# Texto fornecido
+--

A sua intuição nunca a enganou?
[pausa] A minha verdadeira intuição nunca me engana. O que acontece é que quando temos uma intuição de que as coisas não vão correr bem, tentamos aldrabar-nos, para nos motivarmos. Nós somos peritos em distrairmo-nos, mas também em mentir.

Mente muito a si própria?
Minto. Todos nós nos mentimos, muito mais do que às outras pessoas. Exatamente para estarmos bem e alegres na vida. Quando eu tenho uma intuição que algo não vai correr bem, tento logo pensar que não tenho qualquer razão para estar a pensar nisso. Ou seja, muitas vezes atrapalho a minha intuição, mas ela é boa. Gera boa energia.

É dessa energia que se alimenta também?
Claro que sim, a minha e a dos outros. Tal como acontece com toda a gente, eu já estive momentos em baixo. E há sempre uma pessoa que nos dá a mão, porque nos retira desse campo do negativismo. Mas esse trabalho tem de partir de nós. Nós podemos ter essa ajuda, mas se não é a nossa energia a puxar-nos para cima, ninguém, sozinho, puxa por nós. Essa fé, porque não é outra coisa, é que me faz acreditar.

Mas essa fé é uma fé divina?
Absolutamente. Eu acredito nisso.

Quando as pessoas dizem: ‘Ai, teve sorte’. Não teve nada sorte. Sorte é proteção divina. Acho que não existe sorte, existe proteção divina. Quando Deus nos põe a mão, nós temos sorte. É uma palavra pequenina para uma coisa grande.

Mas eu também tenho fé nas minhas capacidades. E isso é também uma coisa divina. O destino não vem completamente pronto, mas encaminha-nos muito. Ou às vezes até nos fazem parar [risos].

Como assim?
Olhe, esta história de ter partido o pé, o que me obrigou a estar parada e imobilizada em casa…

… vai dizer-me que foi intervenção divina?
Vou, claro. Isto foi uma forma de Deus me dizer para eu parar um bocadinho e para pensar na minha vida.

Portanto, não foi um acaso. A Teresa não tropeçou num degrau apenas…
Não, não tropecei num degrau apenas. Sim, eu tropecei num degrau, mas a forma e a velocidade com que eu caí foram de uma forma muito estranha. Até porque sempre que eu passava por aquele degrau, eu chamava a atenção das pessoas: ‘cuidado, que está aí esse degrau pequenino, que é uma coisa horrível’. Acabei por ser eu a cair lá. Não é irónico? Não é um sinal?

Para mim, que sou um racional sem fé, foi apenas um tropeção num degrau.

+--

# Exercícios
- 1) Na entrevista, o que é a sorte para Teresa?
- 2) Transcreva todas as perguntas do entrevistador, na entrevista, que terminam em ponto de interrogação.

# Dados fornecidos

+--

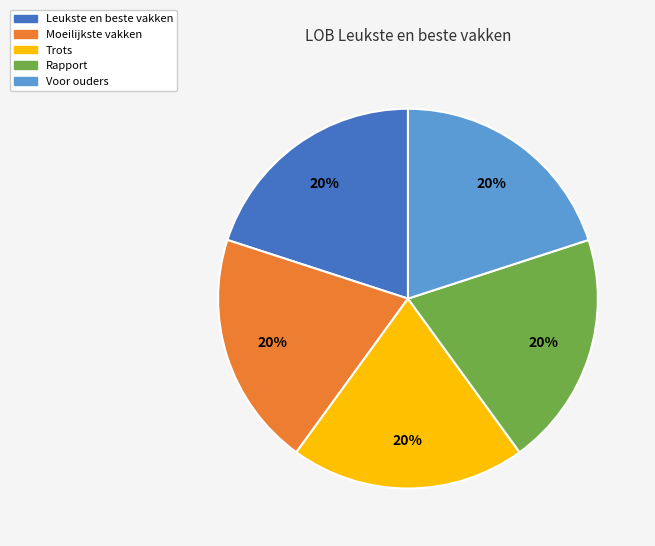

Is it true that Leukste en beste vakken is 6% of the pie?

False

+--

# Respostas numeradas
- 1) Para Teresa, sorte é proteção divina.

- 2)
- A sua intuição nunca a enganou?
- Mente muito a si própria?
- É dessa energia que se alimenta também?
- Mas essa fé é uma fé divina?
- Como assim?
- … vai dizer-me que foi intervenção divina?